Now put a little government into it. Freddy earned ten bucks from Johnny, but after tax has only eight left. His eight only gets part of his field hoed, and Eddie has to pay tax on his eight, leaving only six dollars to go to dinner with. Fran gets Eddie's six for the blue plate economy special, but after tax has only four left. In this scenario, produced is a small meal, part of a field being hoed and one widget--while the government is richer by six bucks.
And what does the government do with the money? It wastes it! You know it does. Anybody, any organization can do something more efficiently than the government ever could dream of.
Put a little more government into it and as the taxes go up the people produce less and less, while government wastes more and more.

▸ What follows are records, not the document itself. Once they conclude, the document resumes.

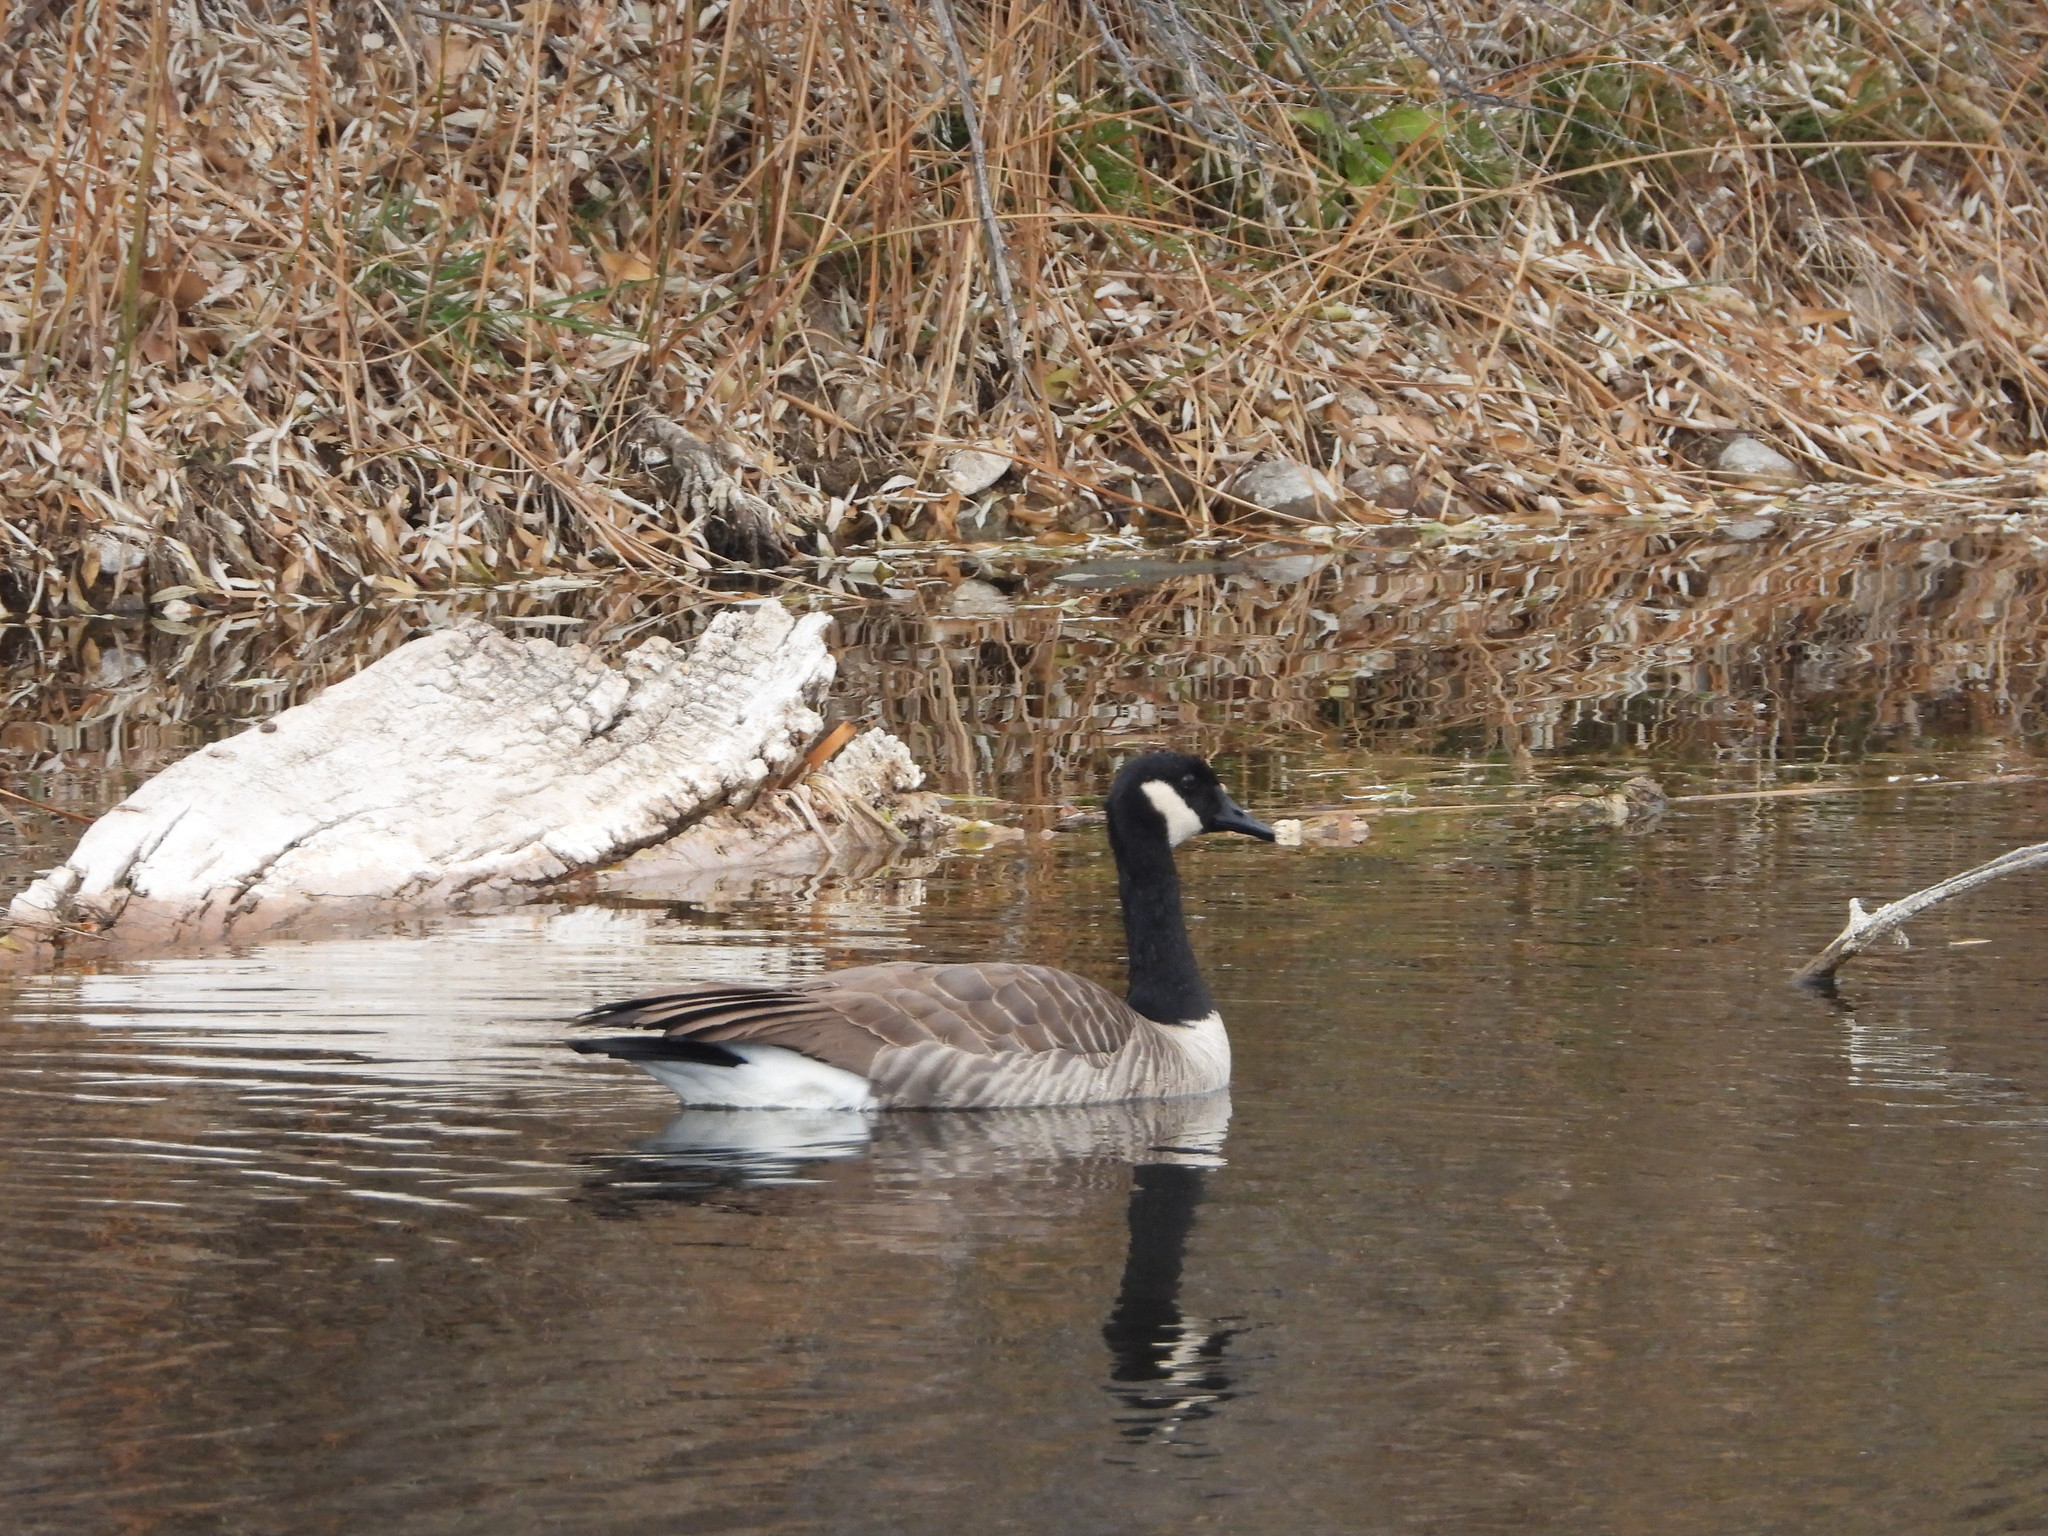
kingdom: Animalia
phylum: Chordata
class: Aves
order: Anseriformes
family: Anatidae
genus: Branta
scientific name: Branta canadensis
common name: Canada goose
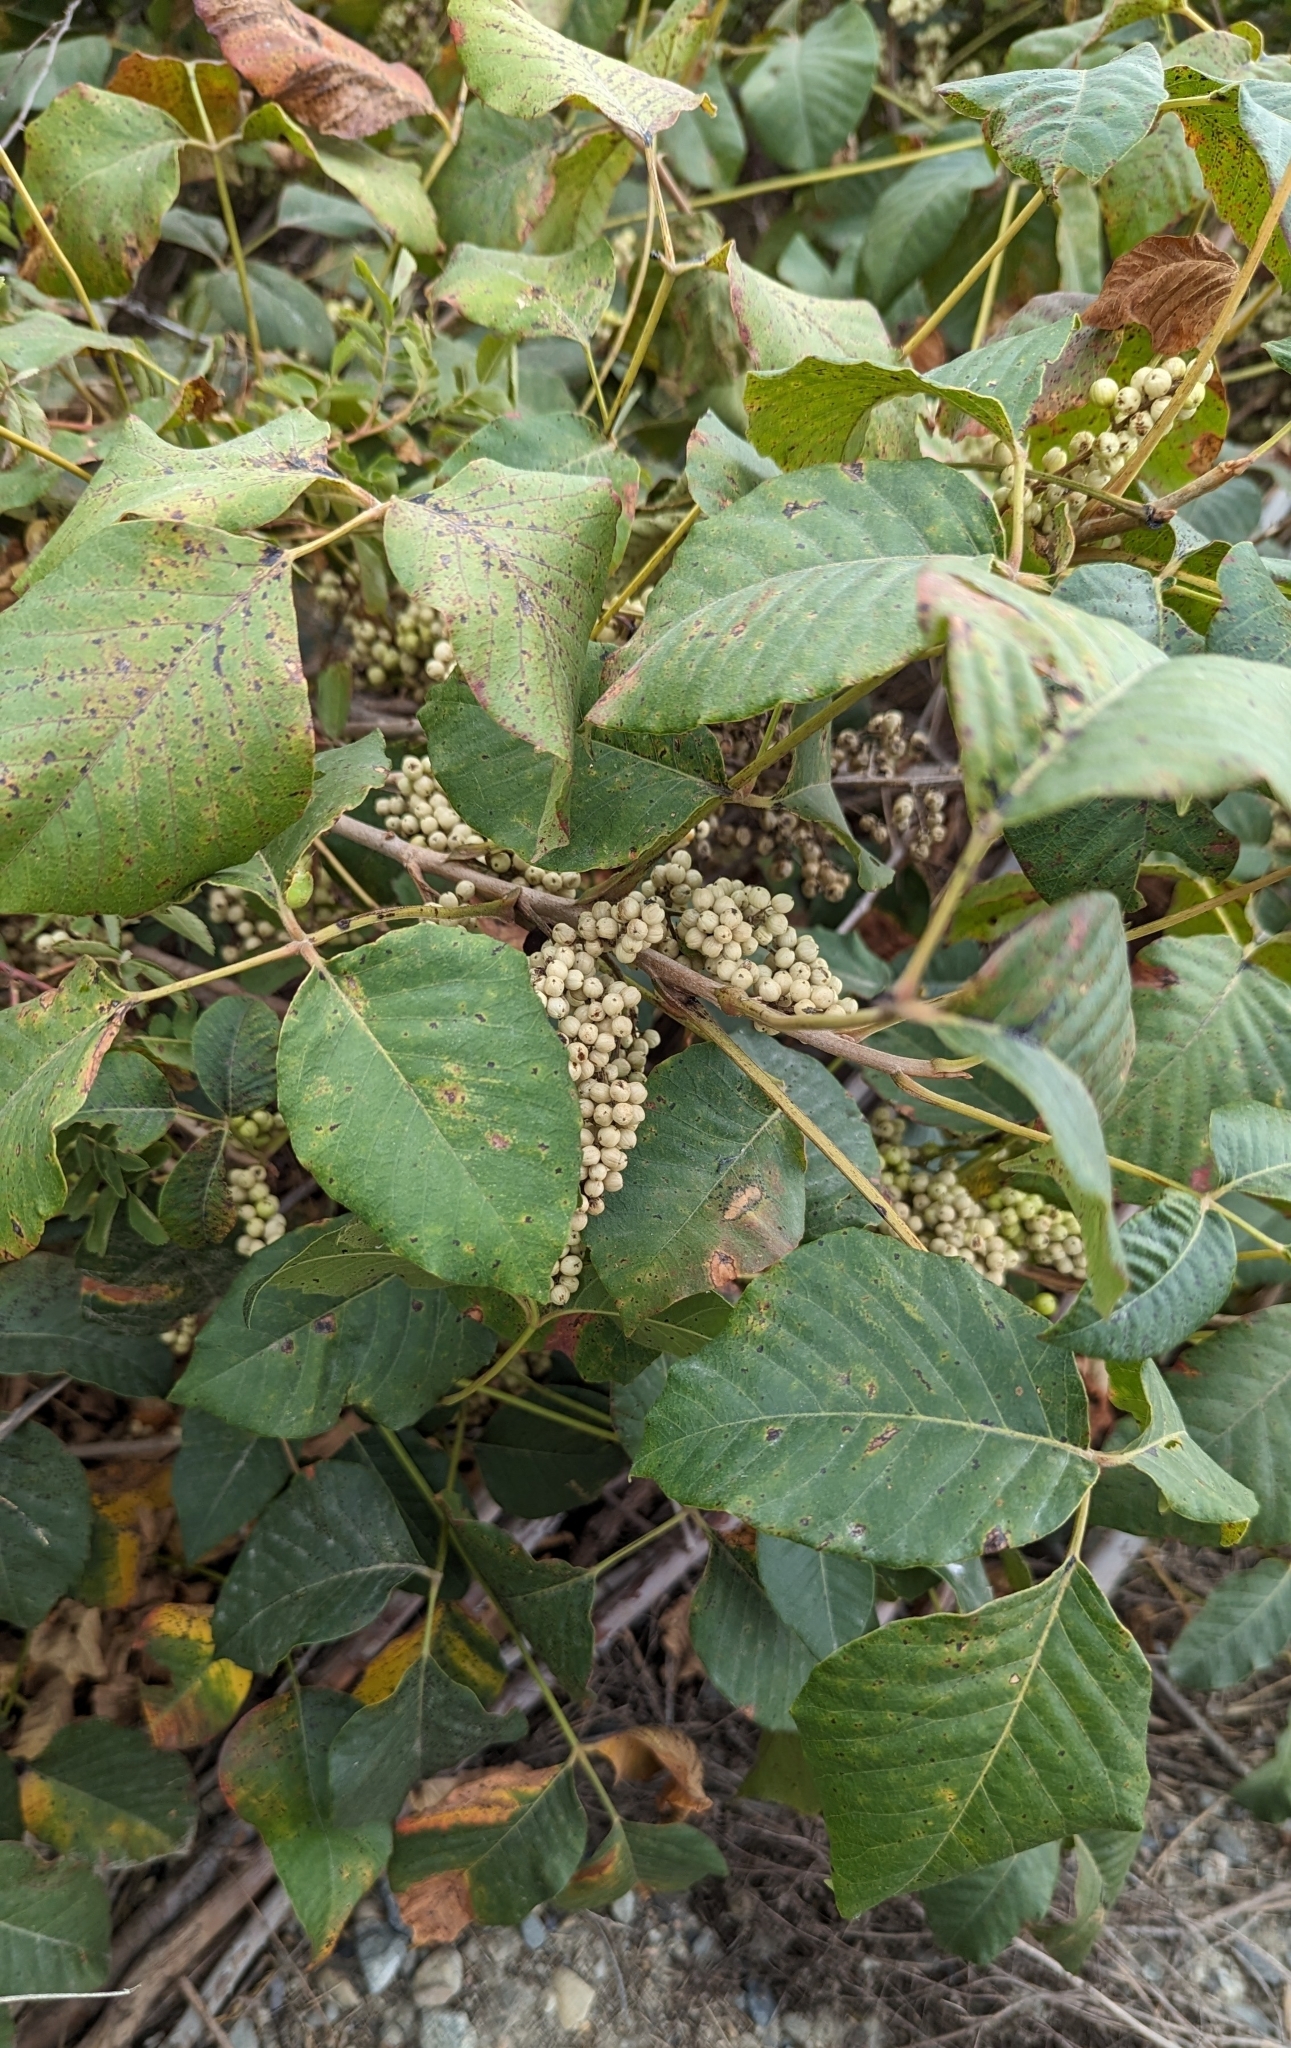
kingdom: Plantae
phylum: Tracheophyta
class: Magnoliopsida
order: Sapindales
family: Anacardiaceae
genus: Toxicodendron
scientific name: Toxicodendron rydbergii
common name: Rydberg's poison-ivy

Now, put government into it some more. To help the agrichemical industry, the government passes a regulation prohibiting youths under eighteen from hoeing fields, so child labor won't reduce the sale of herbicides. To help the fast food industry, government decreed that restaurants who offer cooked-to-order all-you-can-eat meals have to have separate seating areas for them, while blue plate specials have to be served on real, blue ceramic plates, much to the protest of the paper plate industry, but much desired by the ceramics industry, which had the right connections to lobby for their interests. The result--produced: one widget, Freddy (an organic farmer) has to hoe his own field or go out of business which makes him overworked, depressed and afraid. Under-age Eddie, unable to earn any money at all, goes criminal and steals part of Freddy's crop in the middle of the night and Fran has to charge so much more for her food that her independent business is destroyed, making her feel she would be better off with a MacDonalds franchise.